» Requirements
(A) Reproduce the Zephyr 1.14.0 LTS announcement from "- Enhancement of" to "security and portability.", switching every "MISRA-C" to "MISRA C".
(B) Name each simulation platform that the Zephyr 1.14.0 LTS announcement says is used to test and validate its architectures.

» Page extract

..............................

Last week, the Zephyr Project introduced the first long term support (LTS) release of Zephyr OS, Zephyr 1.14.0 LTS. This release marks an important technical milestone for the community and is intended to be a more stable, certifiable option for product makers and developers. You can download Zephyr 1.14.0 LTS, see the complete release notes here and check out the announcement here.
- The Zephyr project now supports over 160 different board configuration spanning 8 architectures. All architectures are rigorously tested and validated using one of the many simulation platforms supported by the project: QEMU, Renode, ARC Simulator, and the native POSIX configuration.
- Enhancement of the native POSIX port by adding UART, USB, and display drivers. Based on this port, we added a simulated NRF52832 SoC which enables running full system, multi-node simulations, without the need of real hardware.
- Applied MISRA-C code guideline on the kernel and core components of Zephyr. MISRA-C is a well established code guideline focused on embedded systems and aims to improve code safety, security and portability.
- Addition of an experimental BLE split software Controller with Upper Link Layer and Lower Link Layer for supporting multiple BLE radio hardware architectures.
- Introduction of the west tool for management of multiple repositories and enhanced support for flashing and debugging.
- Zephyr now has support for the x86_64 architecture. It is currently implemented only for QEMU targets, supports arbitrary numbers of CPUs, and runs in SMP mode by default, our first platform to do so.
- Added support for application user mode, application memory partitions, and hardware stack protection in ARMv8m
Improvements and Subsystem Overhauls
- The timing subsystem has been reworked and reimplemented, greatly simplifying the resulting drivers, removing thousands of lines of code, and reducing a typical kernel build size by hundreds of bytes. TICKLESS_KERNEL mode is now the default on all architectures.
- The Symmetric Multi-Processing (SMP) subsystem continues to evolve with the addition of a new CPU affinity API that can “pin” threads to specific cores or sets of cores. The core kernel no longer uses the global irq_lock on SMP systems, and exclusively uses the spinlock API (which on uniprocessor systems reduces to the same code).
- Overhaul of the Network packet net-pkt API and moved the majority of components and protocols to use the BSD socket API, including MQTT, CoAP, LWM2M, and SNTP.

..............................

» Information provided
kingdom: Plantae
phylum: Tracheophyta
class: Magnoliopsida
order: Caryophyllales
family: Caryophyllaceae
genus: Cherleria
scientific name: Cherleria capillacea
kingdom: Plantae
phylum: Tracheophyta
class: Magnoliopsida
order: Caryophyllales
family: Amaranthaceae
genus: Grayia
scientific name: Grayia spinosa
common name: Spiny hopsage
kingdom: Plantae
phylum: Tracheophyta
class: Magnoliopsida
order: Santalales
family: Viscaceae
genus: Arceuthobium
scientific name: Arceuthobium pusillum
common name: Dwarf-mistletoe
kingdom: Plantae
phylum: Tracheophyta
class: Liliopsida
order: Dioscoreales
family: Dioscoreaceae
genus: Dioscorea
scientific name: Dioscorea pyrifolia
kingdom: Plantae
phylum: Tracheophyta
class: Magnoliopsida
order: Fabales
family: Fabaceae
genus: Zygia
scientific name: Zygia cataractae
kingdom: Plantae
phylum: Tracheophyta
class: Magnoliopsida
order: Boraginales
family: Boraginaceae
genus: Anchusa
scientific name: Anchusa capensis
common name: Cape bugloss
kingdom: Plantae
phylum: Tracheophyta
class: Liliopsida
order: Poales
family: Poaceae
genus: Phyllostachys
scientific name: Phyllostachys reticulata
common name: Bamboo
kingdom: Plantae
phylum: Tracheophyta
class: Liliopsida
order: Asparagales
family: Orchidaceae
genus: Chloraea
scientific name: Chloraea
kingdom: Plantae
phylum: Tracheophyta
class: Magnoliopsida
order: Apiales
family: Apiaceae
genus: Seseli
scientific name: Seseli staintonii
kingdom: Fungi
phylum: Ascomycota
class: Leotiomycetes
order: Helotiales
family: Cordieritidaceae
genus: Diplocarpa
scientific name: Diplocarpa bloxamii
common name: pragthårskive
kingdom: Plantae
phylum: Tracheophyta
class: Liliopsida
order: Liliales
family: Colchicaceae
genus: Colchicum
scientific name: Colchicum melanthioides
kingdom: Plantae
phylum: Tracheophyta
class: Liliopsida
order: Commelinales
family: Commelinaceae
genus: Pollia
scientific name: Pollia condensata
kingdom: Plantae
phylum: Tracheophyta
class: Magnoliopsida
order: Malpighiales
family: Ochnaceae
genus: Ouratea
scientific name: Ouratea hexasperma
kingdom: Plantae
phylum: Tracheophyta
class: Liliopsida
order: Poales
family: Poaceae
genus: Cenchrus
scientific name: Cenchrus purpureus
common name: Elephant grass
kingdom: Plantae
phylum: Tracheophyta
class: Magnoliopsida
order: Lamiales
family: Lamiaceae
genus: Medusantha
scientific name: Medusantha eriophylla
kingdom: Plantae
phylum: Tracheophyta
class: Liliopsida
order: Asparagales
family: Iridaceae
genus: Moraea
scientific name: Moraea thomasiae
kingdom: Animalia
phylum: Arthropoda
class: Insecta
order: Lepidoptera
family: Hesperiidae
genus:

..............................

» Response list
(A)
- Enhancement of the native POSIX port by adding UART, USB, and display drivers. Based on this port, we added a simulated NRF52832 SoC which enables running full system, multi-node simulations, without the need of real hardware.
- Applied MISRA C code guideline on the kernel and core components of Zephyr. MISRA C is a well established code guideline focused on embedded systems and aims to improve code safety, security and portability.

(B)
- QEMU
- Renode
- ARC Simulator
- native POSIX configuration